**WORK INSTRUCTION**
Print out the records that follow, exactly and completely.

▽

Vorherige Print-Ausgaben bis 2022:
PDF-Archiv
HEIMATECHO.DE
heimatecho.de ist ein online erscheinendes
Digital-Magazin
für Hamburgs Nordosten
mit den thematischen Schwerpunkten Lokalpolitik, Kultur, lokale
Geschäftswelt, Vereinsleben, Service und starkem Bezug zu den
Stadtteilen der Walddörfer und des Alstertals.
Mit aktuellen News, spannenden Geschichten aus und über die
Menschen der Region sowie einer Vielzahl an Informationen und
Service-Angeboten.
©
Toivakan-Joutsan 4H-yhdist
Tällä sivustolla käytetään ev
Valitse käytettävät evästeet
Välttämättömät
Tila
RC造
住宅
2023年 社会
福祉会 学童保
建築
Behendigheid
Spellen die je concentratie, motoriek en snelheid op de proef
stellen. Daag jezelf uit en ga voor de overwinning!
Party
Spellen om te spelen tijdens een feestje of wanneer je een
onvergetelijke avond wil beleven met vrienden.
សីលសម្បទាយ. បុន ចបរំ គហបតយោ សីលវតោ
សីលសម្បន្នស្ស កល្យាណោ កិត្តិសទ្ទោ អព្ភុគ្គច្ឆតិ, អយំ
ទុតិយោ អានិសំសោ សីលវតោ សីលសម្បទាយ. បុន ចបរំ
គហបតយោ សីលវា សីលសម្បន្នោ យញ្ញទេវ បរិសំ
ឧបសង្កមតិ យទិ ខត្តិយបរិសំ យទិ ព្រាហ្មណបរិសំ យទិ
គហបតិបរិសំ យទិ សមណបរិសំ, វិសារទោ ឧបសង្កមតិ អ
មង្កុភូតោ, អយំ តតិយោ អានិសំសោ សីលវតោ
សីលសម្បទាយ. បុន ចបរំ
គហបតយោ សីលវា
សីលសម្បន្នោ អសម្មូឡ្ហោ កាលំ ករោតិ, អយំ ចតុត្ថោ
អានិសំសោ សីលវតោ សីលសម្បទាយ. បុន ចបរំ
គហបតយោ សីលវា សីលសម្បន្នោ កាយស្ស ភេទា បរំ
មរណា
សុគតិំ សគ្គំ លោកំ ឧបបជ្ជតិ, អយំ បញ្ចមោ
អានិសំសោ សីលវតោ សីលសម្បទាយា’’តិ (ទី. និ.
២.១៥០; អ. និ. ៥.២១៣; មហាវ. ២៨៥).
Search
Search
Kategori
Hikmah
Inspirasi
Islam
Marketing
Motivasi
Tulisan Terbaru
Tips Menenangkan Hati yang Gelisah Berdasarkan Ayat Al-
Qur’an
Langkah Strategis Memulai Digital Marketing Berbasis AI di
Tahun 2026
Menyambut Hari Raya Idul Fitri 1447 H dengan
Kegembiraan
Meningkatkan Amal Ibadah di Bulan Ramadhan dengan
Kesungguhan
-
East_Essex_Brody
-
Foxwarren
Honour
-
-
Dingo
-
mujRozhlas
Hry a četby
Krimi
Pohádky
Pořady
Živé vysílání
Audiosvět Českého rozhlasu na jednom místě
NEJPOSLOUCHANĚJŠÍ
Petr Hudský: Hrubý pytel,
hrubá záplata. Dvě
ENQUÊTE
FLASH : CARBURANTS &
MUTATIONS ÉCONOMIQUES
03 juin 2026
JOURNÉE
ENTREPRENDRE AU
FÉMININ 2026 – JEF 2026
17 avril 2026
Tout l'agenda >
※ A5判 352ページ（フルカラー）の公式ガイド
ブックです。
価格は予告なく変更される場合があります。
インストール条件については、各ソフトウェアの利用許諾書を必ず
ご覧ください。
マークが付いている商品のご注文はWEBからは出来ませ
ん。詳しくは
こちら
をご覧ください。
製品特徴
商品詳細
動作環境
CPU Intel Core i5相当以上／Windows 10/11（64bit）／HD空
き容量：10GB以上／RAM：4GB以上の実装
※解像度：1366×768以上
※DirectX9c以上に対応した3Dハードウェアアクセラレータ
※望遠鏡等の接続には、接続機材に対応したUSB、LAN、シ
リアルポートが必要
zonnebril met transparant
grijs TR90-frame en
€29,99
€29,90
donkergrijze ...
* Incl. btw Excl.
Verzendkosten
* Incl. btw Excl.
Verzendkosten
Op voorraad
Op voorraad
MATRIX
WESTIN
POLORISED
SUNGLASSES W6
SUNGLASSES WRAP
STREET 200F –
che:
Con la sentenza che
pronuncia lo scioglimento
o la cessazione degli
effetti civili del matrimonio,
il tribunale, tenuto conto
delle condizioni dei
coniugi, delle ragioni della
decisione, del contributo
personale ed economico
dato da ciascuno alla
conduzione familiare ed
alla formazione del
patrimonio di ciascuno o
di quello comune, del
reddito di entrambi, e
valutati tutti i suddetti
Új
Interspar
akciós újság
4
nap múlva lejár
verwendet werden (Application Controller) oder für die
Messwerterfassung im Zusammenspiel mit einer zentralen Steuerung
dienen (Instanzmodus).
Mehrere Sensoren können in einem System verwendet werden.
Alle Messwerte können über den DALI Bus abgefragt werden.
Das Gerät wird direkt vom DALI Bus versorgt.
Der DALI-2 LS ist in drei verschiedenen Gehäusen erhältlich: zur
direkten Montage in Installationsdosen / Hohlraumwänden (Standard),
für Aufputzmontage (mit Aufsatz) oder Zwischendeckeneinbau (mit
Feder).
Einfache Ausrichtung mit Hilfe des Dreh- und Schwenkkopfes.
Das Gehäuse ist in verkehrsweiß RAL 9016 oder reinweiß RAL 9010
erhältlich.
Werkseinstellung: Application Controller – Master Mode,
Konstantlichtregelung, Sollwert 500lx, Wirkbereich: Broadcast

△

**FINISHED TASK**
Vorherige Print-Ausgaben bis 2022:
PDF-Archiv
HEIMATECHO.DE
heimatecho.de ist ein online erscheinendes
Digital-Magazin
für Hamburgs Nordosten
mit den thematischen Schwerpunkten Lokalpolitik, Kultur, lokale
Geschäftswelt, Vereinsleben, Service und starkem Bezug zu den
Stadtteilen der Walddörfer und des Alstertals.
Mit aktuellen News, spannenden Geschichten aus und über die
Menschen der Region sowie einer Vielzahl an Informationen und
Service-Angeboten.
©
Toivakan-Joutsan 4H-yhdist
Tällä sivustolla käytetään ev
Valitse käytettävät evästeet
Välttämättömät
Tila
RC造
住宅
2023年 社会
福祉会 学童保
建築
Behendigheid
Spellen die je concentratie, motoriek en snelheid op de proef
stellen. Daag jezelf uit en ga voor de overwinning!
Party
Spellen om te spelen tijdens een feestje of wanneer je een
onvergetelijke avond wil beleven met vrienden.
សីលសម្បទាយ. បុន ចបរំ គហបតយោ សីលវតោ
សីលសម្បន្នស្ស កល្យាណោ កិត្តិសទ្ទោ អព្ភុគ្គច្ឆតិ, អយំ
ទុតិយោ អានិសំសោ សីលវតោ សីលសម្បទាយ. បុន ចបរំ
គហបតយោ សីលវា សីលសម្បន្នោ យញ្ញទេវ បរិសំ
ឧបសង្កមតិ យទិ ខត្តិយបរិសំ យទិ ព្រាហ្មណបរិសំ យទិ
គហបតិបរិសំ យទិ សមណបរិសំ, វិសារទោ ឧបសង្កមតិ អ
មង្កុភូតោ, អយំ តតិយោ អានិសំសោ សីលវតោ
សីលសម្បទាយ. បុន ចបរំ
គហបតយោ សីលវា
សីលសម្បន្នោ អសម្មូឡ្ហោ កាលំ ករោតិ, អយំ ចតុត្ថោ
អានិសំសោ សីលវតោ សីលសម្បទាយ. បុន ចបរំ
គហបតយោ សីលវា សីលសម្បន្នោ កាយស្ស ភេទា បរំ
មរណា
សុគតិំ សគ្គំ លោកំ ឧបបជ្ជតិ, អយំ បញ្ចមោ
អានិសំសោ សីលវតោ សីលសម្បទាយា’’តិ (ទី. និ.
២.១៥០; អ. និ. ៥.២១៣; មហាវ. ២៨៥).
Search
Search
Kategori
Hikmah
Inspirasi
Islam
Marketing
Motivasi
Tulisan Terbaru
Tips Menenangkan Hati yang Gelisah Berdasarkan Ayat Al-
Qur’an
Langkah Strategis Memulai Digital Marketing Berbasis AI di
Tahun 2026
Menyambut Hari Raya Idul Fitri 1447 H dengan
Kegembiraan
Meningkatkan Amal Ibadah di Bulan Ramadhan dengan
Kesungguhan
-
East_Essex_Brody
-
Foxwarren
Honour
-
-
Dingo
-
mujRozhlas
Hry a četby
Krimi
Pohádky
Pořady
Živé vysílání
Audiosvět Českého rozhlasu na jednom místě
NEJPOSLOUCHANĚJŠÍ
Petr Hudský: Hrubý pytel,
hrubá záplata. Dvě
ENQUÊTE
FLASH : CARBURANTS &
MUTATIONS ÉCONOMIQUES
03 juin 2026
JOURNÉE
ENTREPRENDRE AU
FÉMININ 2026 – JEF 2026
17 avril 2026
Tout l'agenda >
※ A5判 352ページ（フルカラー）の公式ガイド
ブックです。
価格は予告なく変更される場合があります。
インストール条件については、各ソフトウェアの利用許諾書を必ず
ご覧ください。
マークが付いている商品のご注文はWEBからは出来ませ
ん。詳しくは
こちら
をご覧ください。
製品特徴
商品詳細
動作環境
CPU Intel Core i5相当以上／Windows 10/11（64bit）／HD空
き容量：10GB以上／RAM：4GB以上の実装
※解像度：1366×768以上
※DirectX9c以上に対応した3Dハードウェアアクセラレータ
※望遠鏡等の接続には、接続機材に対応したUSB、LAN、シ
リアルポートが必要
zonnebril met transparant
grijs TR90-frame en
€29,99
€29,90
donkergrijze ...
* Incl. btw Excl.
Verzendkosten
* Incl. btw Excl.
Verzendkosten
Op voorraad
Op voorraad
MATRIX
WESTIN
POLORISED
SUNGLASSES W6
SUNGLASSES WRAP
STREET 200F –
che:
Con la sentenza che
pronuncia lo scioglimento
o la cessazione degli
effetti civili del matrimonio,
il tribunale, tenuto conto
delle condizioni dei
coniugi, delle ragioni della
decisione, del contributo
personale ed economico
dato da ciascuno alla
conduzione familiare ed
alla formazione del
patrimonio di ciascuno o
di quello comune, del
reddito di entrambi, e
valutati tutti i suddetti
Új
Interspar
akciós újság
4
nap múlva lejár
verwendet werden (Application Controller) oder für die
Messwerterfassung im Zusammenspiel mit einer zentralen Steuerung
dienen (Instanzmodus).
Mehrere Sensoren können in einem System verwendet werden.
Alle Messwerte können über den DALI Bus abgefragt werden.
Das Gerät wird direkt vom DALI Bus versorgt.
Der DALI-2 LS ist in drei verschiedenen Gehäusen erhältlich: zur
direkten Montage in Installationsdosen / Hohlraumwänden (Standard),
für Aufputzmontage (mit Aufsatz) oder Zwischendeckeneinbau (mit
Feder).
Einfache Ausrichtung mit Hilfe des Dreh- und Schwenkkopfes.
Das Gehäuse ist in verkehrsweiß RAL 9016 oder reinweiß RAL 9010
erhältlich.
Werkseinstellung: Application Controller – Master Mode,
Konstantlichtregelung, Sollwert 500lx, Wirkbereich: Broadcast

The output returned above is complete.